Over the last five years, according to Ernst & Young’s “2019 Global Review” report, the firm has made 140 acquisitions, resulting in $1.8 billion in combined revenue. These acquisitions have been in a range of business areas; EY’s four main service lines are assurance, advisory, tax and transactions advisory services. Within its advisory business is a unit called “people advisory services” (PAS), which helps “clients gain a competitive people advantage by addressing complex workforce issues ranging from organization transformation, effective talent deployment and mobility to reimagining human resources within global organizations,” according to the report.
In other words, EY is no longer just an accounting firm, and this expanded focus is reflected in its January acquisition of PeopleFirm – a management consulting firm specializing in workforce and organization strategy, performance management, diversity and inclusion, leadership, and culture.
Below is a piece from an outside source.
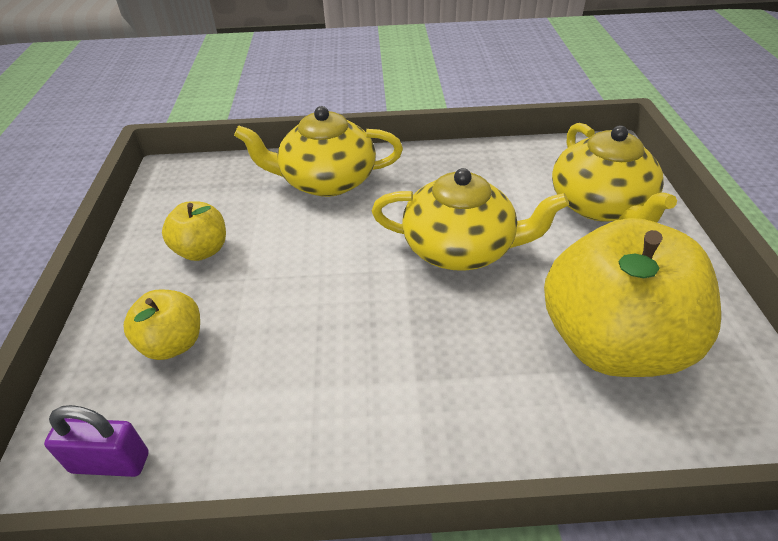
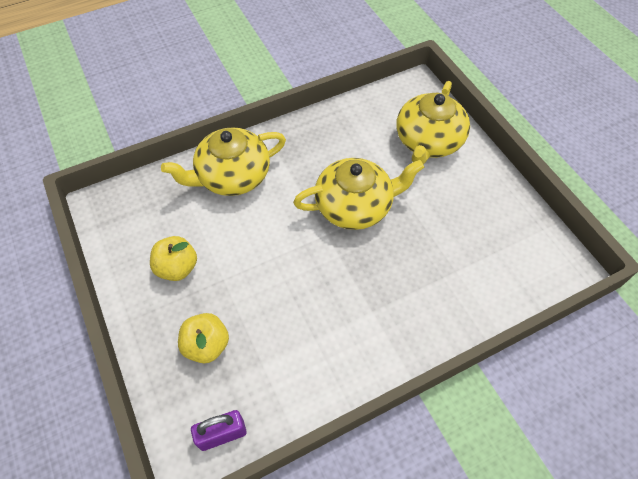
camera: 25 degrees left, 15 degrees up
(600, 206) = (428, 141): yellow teapot -> yellow teapot turned 60 degrees clockwise
(612, 343) = (469, 246): yellow apple -> none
“PeopleFirm’s advanced performance management methods, rooted in content and data, will help further the results-focused work of EY PAS,” says Kim Billeter, EY Americas PAS leader. Talent management and talent development are changing, and organizations are looking to companies like EY to help them adapt.
The Modern Leader: Keeping the Human at the Center
Billeter stresses the need to “see people as a strategic asset for their organization’s success,” staying “human at the center.” As a result, more organizations are investing in developing a strong employer brand and being purpose-driven and socially responsible “to attract and retain talent.”
“Ultimately, we’re trying to put the human at the center of the employee experience,” says M. Tamra Chandler, founder of PeopleFirm and now a partner and principal at EY, as well as design learning and development (L&D) accordingly. In a world characterized by automation and digitization, it’s more important than ever for leaders to focus on the human beings they lead.
The Modern Leader: Investing in Employee Development
“The talent supply chain is under pressure like never before as the gig economy is changing the workforce,” says Billeter. Indeed, Training Industry’s 2020 trends report identified the gig economy as having a significant impact on L&D.
Demographic changes and disruptions in skills and business models will require leaders to rethink how they develop talent. Successful organizations will use “a comprehensive, agile strategy, supported by well-governed processes, smarter technology and deeper insights,” Billeter says.
Fortunately, while technology is disrupting talent development, it’s also creating new opportunities, “making it easy to empower people to own their careers and their development,” Chandler says. “It simply requires organizations to invest in the content and hand over the keys to the employees.” Successful leaders make the growth of their employees a top priority.
The Modern Leader: Transforming the Organization
A transforming world requires transformation in the organization — which requires transformative leadership skills. These skills include cultural awareness as the world shrinks, Billeter points out. Chandler adds, “Thoughtful leaders need to be ready to help the teams and individuals they support thrive in today’s chaotic world. That means connecting their people to a compelling purpose” and creating a work environment grounded in psychological safety. Organizations should “nurture these behaviors” by expecting, training and rewarding them.
“Talent is on the minds of all executive these days,” Chandler says, and Training Industry research concurs: Almost all surveyed executives believe L&D is important to achieving business goals. This shift in leaders’ perspectives on training puts L&D leaders in the position to play a critical role in driving organizational strategy and transformation. Fortunately, as major corporations like EY (and Korn Ferry) continue to add to their portfolio of talent solutions, learning leaders will not be at a loss for potential partners.